Problem requirements — Starting with the line that contains "(version 20231120)" and stopping after the line that contains "(arc (start -6.35", copy the entries below exactly. Include nothing else.
○ ○ ○ ○ ○ ○ ○
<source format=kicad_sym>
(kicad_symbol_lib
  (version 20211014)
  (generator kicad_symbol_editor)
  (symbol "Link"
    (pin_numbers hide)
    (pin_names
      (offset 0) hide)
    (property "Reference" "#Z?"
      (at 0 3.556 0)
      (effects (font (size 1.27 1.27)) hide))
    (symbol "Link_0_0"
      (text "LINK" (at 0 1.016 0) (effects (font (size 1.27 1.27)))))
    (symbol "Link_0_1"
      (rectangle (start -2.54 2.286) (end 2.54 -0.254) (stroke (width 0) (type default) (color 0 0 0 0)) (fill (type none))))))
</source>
○ ○ ○ ○ ○ ○ ○
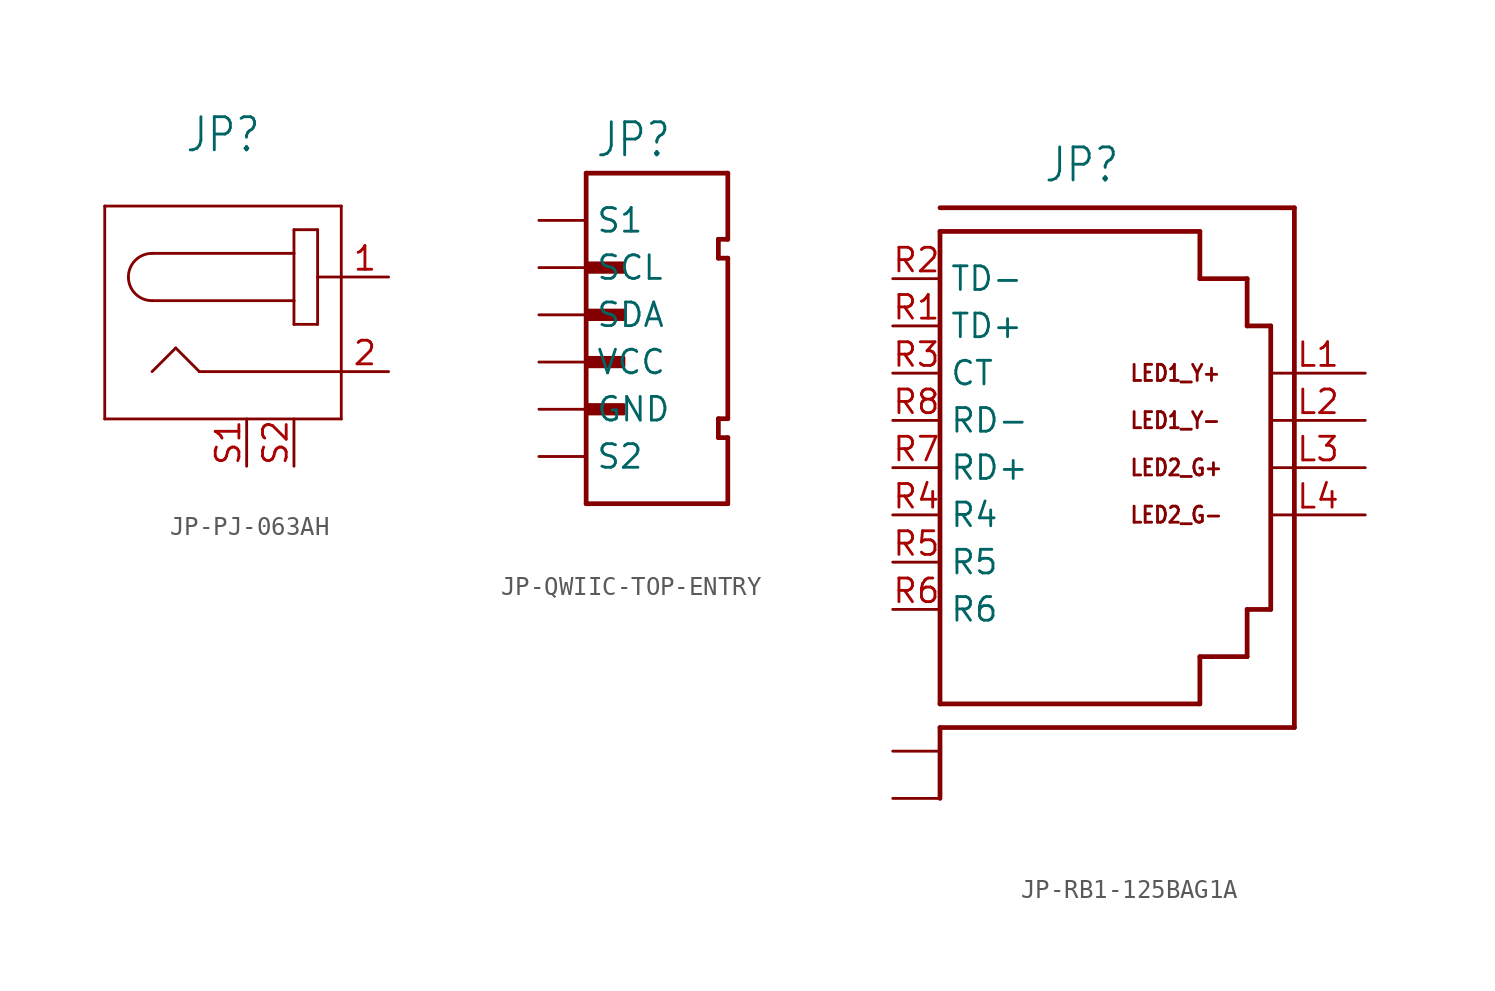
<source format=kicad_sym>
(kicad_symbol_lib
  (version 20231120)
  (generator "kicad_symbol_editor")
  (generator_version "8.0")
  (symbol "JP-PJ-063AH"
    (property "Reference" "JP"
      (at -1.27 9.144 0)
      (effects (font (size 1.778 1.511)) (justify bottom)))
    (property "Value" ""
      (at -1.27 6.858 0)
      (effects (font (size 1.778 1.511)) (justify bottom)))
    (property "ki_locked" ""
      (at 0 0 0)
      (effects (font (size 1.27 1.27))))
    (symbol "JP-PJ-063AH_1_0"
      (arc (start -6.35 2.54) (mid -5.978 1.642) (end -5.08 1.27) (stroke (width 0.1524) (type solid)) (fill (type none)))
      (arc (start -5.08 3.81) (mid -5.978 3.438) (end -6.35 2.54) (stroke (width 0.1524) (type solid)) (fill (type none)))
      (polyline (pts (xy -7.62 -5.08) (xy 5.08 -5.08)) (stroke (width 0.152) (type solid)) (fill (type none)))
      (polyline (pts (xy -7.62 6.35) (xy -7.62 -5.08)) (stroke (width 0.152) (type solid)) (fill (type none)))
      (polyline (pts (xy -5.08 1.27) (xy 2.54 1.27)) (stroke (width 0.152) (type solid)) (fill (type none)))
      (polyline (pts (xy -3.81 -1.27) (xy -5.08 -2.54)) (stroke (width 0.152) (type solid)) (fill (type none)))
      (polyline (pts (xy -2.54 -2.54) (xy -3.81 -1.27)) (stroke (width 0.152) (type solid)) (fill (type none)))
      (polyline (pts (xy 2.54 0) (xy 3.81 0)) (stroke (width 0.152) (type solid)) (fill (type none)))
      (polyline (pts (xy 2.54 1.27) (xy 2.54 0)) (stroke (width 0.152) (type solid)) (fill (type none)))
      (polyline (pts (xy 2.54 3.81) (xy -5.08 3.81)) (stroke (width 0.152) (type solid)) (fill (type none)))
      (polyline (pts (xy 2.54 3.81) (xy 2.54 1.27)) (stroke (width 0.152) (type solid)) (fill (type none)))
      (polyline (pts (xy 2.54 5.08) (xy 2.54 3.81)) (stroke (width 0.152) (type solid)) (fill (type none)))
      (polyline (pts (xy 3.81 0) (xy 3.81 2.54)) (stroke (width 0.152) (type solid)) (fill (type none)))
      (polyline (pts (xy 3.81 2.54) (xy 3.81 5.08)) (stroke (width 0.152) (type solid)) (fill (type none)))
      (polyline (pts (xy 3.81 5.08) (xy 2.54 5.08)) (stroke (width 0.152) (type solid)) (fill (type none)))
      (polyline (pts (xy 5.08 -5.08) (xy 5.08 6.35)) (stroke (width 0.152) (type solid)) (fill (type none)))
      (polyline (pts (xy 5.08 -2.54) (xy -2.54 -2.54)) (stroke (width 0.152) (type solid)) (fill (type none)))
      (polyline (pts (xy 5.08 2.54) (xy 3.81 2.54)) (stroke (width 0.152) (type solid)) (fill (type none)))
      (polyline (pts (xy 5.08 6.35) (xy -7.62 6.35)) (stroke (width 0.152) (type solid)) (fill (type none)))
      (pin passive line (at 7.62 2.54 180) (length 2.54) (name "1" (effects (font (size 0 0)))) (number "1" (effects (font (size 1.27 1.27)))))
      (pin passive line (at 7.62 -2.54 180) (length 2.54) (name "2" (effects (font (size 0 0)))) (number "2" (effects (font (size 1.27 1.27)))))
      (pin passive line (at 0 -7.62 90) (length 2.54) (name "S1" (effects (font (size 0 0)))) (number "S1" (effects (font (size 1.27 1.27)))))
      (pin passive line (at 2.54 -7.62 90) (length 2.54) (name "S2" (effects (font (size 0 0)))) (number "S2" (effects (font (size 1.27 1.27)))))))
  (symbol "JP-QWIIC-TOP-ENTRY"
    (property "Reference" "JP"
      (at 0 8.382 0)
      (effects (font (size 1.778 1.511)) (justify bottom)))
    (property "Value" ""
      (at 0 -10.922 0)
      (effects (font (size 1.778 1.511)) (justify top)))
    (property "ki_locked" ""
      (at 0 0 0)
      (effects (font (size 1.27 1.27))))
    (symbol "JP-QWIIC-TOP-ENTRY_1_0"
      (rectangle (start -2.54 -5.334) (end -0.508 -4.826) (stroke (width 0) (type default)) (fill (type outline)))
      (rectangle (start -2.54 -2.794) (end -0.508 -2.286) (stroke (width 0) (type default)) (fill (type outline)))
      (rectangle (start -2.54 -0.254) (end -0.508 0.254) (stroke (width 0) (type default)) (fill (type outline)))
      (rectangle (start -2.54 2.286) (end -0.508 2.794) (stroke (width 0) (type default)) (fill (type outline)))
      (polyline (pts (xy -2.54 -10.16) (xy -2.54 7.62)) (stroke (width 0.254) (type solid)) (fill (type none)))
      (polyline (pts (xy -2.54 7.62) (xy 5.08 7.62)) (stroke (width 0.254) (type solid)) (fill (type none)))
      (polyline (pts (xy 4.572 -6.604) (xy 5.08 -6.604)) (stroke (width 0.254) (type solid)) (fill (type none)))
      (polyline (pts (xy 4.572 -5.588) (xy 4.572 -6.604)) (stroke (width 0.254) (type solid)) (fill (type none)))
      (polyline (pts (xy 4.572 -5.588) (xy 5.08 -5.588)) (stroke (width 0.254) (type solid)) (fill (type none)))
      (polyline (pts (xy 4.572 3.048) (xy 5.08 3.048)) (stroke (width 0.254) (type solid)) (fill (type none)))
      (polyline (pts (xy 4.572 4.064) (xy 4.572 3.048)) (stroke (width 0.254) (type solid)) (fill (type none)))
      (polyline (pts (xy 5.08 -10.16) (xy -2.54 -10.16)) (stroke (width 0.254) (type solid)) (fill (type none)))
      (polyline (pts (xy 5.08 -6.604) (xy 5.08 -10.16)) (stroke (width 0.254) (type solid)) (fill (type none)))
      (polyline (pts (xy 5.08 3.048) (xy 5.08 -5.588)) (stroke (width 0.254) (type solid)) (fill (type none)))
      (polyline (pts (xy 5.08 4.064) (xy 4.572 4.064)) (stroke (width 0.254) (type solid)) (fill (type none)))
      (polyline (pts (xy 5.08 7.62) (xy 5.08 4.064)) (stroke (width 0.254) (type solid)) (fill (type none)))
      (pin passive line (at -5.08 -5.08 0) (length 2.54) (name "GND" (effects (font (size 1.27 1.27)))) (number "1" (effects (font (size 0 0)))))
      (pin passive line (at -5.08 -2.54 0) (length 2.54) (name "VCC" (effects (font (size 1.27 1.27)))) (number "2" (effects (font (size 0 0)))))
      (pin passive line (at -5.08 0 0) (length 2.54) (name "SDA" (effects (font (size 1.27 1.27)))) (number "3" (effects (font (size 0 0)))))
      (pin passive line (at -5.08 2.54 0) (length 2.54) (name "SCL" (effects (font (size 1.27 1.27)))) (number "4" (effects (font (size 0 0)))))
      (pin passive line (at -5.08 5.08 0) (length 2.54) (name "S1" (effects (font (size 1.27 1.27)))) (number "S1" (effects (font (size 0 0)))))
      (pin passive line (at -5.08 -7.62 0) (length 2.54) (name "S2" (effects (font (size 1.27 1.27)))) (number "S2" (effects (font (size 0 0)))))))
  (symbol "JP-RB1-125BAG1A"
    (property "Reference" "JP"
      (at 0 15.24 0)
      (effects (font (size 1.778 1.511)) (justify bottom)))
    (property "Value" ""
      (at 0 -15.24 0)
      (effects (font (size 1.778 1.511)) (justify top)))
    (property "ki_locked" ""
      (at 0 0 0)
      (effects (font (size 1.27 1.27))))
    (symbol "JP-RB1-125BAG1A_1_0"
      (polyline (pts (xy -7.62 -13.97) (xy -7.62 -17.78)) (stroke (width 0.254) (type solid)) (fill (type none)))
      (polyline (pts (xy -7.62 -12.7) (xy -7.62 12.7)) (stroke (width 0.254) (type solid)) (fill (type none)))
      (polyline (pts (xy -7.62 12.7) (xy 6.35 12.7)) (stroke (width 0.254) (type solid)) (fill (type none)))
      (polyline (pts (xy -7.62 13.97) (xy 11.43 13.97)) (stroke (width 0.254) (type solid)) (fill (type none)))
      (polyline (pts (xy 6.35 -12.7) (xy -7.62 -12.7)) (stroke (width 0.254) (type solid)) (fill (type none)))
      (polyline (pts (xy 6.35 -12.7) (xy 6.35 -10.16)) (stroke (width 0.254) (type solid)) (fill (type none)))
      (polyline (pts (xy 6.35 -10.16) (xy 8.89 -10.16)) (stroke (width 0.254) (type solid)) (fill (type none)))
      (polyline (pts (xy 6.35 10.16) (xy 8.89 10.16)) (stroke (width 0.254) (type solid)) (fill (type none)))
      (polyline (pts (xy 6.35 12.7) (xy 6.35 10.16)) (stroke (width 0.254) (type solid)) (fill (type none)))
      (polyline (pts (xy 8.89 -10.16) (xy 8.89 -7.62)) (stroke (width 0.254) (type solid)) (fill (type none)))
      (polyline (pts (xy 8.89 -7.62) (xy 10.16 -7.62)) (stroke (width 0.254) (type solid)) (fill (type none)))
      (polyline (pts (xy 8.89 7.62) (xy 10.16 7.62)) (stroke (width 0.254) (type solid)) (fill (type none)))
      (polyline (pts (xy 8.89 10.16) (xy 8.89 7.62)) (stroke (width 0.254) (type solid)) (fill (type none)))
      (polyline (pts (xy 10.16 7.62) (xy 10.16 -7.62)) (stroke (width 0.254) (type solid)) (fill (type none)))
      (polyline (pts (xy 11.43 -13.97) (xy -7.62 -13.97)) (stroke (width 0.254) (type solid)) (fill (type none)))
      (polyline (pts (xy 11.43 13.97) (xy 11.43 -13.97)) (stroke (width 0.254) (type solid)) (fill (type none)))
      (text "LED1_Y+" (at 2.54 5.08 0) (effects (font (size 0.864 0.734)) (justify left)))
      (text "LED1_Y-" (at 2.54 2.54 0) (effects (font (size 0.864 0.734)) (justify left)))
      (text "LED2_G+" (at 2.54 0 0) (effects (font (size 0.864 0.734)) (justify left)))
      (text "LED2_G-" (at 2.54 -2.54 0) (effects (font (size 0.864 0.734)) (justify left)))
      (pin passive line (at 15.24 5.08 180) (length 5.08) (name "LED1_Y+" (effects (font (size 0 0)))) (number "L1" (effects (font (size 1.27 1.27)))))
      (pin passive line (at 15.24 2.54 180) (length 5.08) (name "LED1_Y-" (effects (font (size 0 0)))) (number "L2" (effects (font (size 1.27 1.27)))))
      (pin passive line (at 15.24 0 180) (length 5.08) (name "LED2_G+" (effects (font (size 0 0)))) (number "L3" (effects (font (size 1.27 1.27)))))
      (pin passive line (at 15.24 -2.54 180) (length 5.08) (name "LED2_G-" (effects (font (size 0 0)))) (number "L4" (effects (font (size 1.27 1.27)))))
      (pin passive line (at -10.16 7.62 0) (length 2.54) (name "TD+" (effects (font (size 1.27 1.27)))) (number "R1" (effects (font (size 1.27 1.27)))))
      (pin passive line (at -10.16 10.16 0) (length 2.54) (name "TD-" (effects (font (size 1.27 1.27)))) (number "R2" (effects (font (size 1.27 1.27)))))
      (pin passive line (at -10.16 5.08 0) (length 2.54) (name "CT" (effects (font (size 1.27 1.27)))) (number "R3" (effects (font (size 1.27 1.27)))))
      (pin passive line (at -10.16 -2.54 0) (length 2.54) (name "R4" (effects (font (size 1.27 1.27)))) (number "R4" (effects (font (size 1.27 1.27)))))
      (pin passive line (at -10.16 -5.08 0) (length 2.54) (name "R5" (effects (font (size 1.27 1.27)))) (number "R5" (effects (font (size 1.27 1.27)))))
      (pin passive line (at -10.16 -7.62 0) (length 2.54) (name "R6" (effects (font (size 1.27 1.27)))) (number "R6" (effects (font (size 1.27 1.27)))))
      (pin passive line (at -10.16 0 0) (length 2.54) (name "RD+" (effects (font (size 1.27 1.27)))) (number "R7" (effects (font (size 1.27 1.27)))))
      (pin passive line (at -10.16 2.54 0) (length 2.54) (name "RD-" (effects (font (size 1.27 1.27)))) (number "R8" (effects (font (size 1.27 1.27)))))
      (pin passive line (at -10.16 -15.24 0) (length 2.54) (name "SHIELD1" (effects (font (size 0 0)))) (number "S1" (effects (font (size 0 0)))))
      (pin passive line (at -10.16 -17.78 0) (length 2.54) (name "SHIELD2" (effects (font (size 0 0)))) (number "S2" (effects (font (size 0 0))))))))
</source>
○ ○ ○ ○ ○ ○ ○
Written solution —
  (version 20231120)
  (generator "kicad_symbol_editor")
  (generator_version "8.0")
  (symbol "JP-PJ-063AH"
    (property "Reference" "JP"
      (at -1.27 9.144 0)
      (effects (font (size 1.778 1.511)) (justify bottom)))
    (property "Value" ""
      (at -1.27 6.858 0)
      (effects (font (size 1.778 1.511)) (justify bottom)))
    (property "ki_locked" ""
      (at 0 0 0)
      (effects (font (size 1.27 1.27))))
    (symbol "JP-PJ-063AH_1_0"
      (arc (start -6.35 2.54) (mid -5.978 1.642) (end -5.08 1.27) (stroke (width 0.1524) (type solid)) (fill (type none)))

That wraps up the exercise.